Beyond Pesticides November 12, 2014
At the close of Pollinator Week 2014 President Obama called on government agencies to create a plan to "promote the health of honey bees and other pollinators." However, at the end of last month the Task Force announced it would miss its self-imposed December 20th deadline on its action plan, delaying needed steps towards improving pollinator health.
Now, USDA and EPA have announced two listening sessions, requesting feedback to inform a pollinator health strategy. Please join these sessions and provide input to government agencies.
• EPA's listening session will take place November 12 from 1 to 3PM EST (10am-12pm PST).
• USDA's listening session will take place Monday, November 17 from 1 to 3PM EST (10am-12pt PST).
Here's how to join:
Online: Click the link below at least 15 min. prior to the meeting to ensure you're properly set-up.
EPA session, (Today 1-3PM ET) - 1st Floor Conference Center, 2777 South Crystal Drive, Arlington, VA
USDA Session, (November 17 1-3PM ET)- 4700 River Road, Riverdale, MD
In writing: In addition to the listening session, EPA will be accepting written comments at this link until November 24, 2014.

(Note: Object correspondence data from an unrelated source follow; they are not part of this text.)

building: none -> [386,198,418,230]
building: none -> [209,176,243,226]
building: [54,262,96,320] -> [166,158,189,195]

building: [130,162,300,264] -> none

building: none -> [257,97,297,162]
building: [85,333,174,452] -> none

Talking Points for Comments:
EPA and USDA have a duty to protect our nation’s pollinators, and the Presidential memorandum has directed federal agencies to take action. Given average loss rates near 30% over the past 8 years, there is an urgent need to move quickly on finding long-term sustainable solutions for pollinator protection. A growing body of scientific evidence reveals connections between pollinator declines and pesticide exposure, making it evident to the public and government agencies that action must be taken to rein in these harmful chemicals.
- Suspend the most harmful uses of the neonicotinoids promptly after assessment, pending resolution of the severe risks.

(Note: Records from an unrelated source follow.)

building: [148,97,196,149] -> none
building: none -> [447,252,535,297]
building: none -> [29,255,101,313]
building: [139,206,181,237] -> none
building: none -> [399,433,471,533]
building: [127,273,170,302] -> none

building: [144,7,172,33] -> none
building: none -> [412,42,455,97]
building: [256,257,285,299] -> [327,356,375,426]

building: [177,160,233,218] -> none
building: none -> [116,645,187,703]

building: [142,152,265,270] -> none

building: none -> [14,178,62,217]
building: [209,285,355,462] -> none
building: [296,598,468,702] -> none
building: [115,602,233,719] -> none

- Expedite the development and implementation of valid test guidelines for sub-lethal effects of pesticides on pollinators and require data from these studies for all currently-registered and any proposed new pesticides.
- Ensure that EPA’s assessment and all future ecological assessments fully value the broad array of ecosystem services threatened not only by neonicotinoids, but all systemic pesticides.
- Increase investment in research and funding for implementation of alternatives to neonicotinoids.
- Recommend incentives for farmers to create healthy pollinator habitats in the form of diversified, pesticide-free landscapes as an alternative to our current system of intensive monoculture.
- Ensure any new pollinator habitat is free of neonicotinoids and other systemic pesticides.
- Avoid pro-neonicotinoid bias in USDA activities by working to increase farmer access to neonicointoid-free seeds.
- Provide recommendations that reverse the trend of converting conservation land to cropland.
- Disseminate information to field offices across the country regarding EPA's recent findings that neonicotinoid seed treatments do not increase yield.